- _Data for this task_
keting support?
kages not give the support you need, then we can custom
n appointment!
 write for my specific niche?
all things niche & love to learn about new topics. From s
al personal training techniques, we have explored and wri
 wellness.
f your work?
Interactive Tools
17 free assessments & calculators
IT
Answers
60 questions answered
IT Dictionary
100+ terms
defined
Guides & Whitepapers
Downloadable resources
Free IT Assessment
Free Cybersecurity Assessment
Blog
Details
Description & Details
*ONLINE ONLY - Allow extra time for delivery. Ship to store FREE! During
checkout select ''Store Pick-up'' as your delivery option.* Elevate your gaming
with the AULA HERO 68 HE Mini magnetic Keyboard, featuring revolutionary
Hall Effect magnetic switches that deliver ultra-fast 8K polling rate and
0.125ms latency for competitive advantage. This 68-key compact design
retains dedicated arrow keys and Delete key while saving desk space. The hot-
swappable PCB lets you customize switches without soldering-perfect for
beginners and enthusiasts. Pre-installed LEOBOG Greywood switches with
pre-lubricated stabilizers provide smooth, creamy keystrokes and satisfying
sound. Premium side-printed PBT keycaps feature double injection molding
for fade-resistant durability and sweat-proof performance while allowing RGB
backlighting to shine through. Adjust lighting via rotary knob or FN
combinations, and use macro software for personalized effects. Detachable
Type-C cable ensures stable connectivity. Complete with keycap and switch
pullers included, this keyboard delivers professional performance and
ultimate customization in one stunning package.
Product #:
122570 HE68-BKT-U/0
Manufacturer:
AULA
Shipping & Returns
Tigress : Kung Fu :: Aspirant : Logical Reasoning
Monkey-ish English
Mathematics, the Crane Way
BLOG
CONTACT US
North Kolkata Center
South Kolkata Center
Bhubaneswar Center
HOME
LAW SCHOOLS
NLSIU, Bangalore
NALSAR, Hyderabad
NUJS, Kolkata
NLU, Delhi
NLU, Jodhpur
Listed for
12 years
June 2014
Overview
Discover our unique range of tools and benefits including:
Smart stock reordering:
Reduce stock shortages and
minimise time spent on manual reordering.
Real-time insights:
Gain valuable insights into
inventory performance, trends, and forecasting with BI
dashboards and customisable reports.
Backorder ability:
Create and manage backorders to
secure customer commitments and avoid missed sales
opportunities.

- _Task to carry out_
Copy these lines again, swapping every "Kolkata" for "Calcutta" and leaving everything else as it is.

- _Written reply_
keting support?
kages not give the support you need, then we can custom
n appointment!
 write for my specific niche?
all things niche & love to learn about new topics. From s
al personal training techniques, we have explored and wri
 wellness.
f your work?
Interactive Tools
17 free assessments & calculators
IT
Answers
60 questions answered
IT Dictionary
100+ terms
defined
Guides & Whitepapers
Downloadable resources
Free IT Assessment
Free Cybersecurity Assessment
Blog
Details
Description & Details
*ONLINE ONLY - Allow extra time for delivery. Ship to store FREE! During
checkout select ''Store Pick-up'' as your delivery option.* Elevate your gaming
with the AULA HERO 68 HE Mini magnetic Keyboard, featuring revolutionary
Hall Effect magnetic switches that deliver ultra-fast 8K polling rate and
0.125ms latency for competitive advantage. This 68-key compact design
retains dedicated arrow keys and Delete key while saving desk space. The hot-
swappable PCB lets you customize switches without soldering-perfect for
beginners and enthusiasts. Pre-installed LEOBOG Greywood switches with
pre-lubricated stabilizers provide smooth, creamy keystrokes and satisfying
sound. Premium side-printed PBT keycaps feature double injection molding
for fade-resistant durability and sweat-proof performance while allowing RGB
backlighting to shine through. Adjust lighting via rotary knob or FN
combinations, and use macro software for personalized effects. Detachable
Type-C cable ensures stable connectivity. Complete with keycap and switch
pullers included, this keyboard delivers professional performance and
ultimate customization in one stunning package.
Product #:
122570 HE68-BKT-U/0
Manufacturer:
AULA
Shipping & Returns
Tigress : Kung Fu :: Aspirant : Logical Reasoning
Monkey-ish English
Mathematics, the Crane Way
BLOG
CONTACT US
North Calcutta Center
South Calcutta Center
Bhubaneswar Center
HOME
LAW SCHOOLS
NLSIU, Bangalore
NALSAR, Hyderabad
NUJS, Calcutta
NLU, Delhi
NLU, Jodhpur
Listed for
12 years
June 2014
Overview
Discover our unique range of tools and benefits including:
Smart stock reordering:
Reduce stock shortages and
minimise time spent on manual reordering.
Real-time insights:
Gain valuable insights into
inventory performance, trends, and forecasting with BI
dashboards and customisable reports.
Backorder ability:
Create and manage backorders to
secure customer commitments and avoid missed sales
opportunities.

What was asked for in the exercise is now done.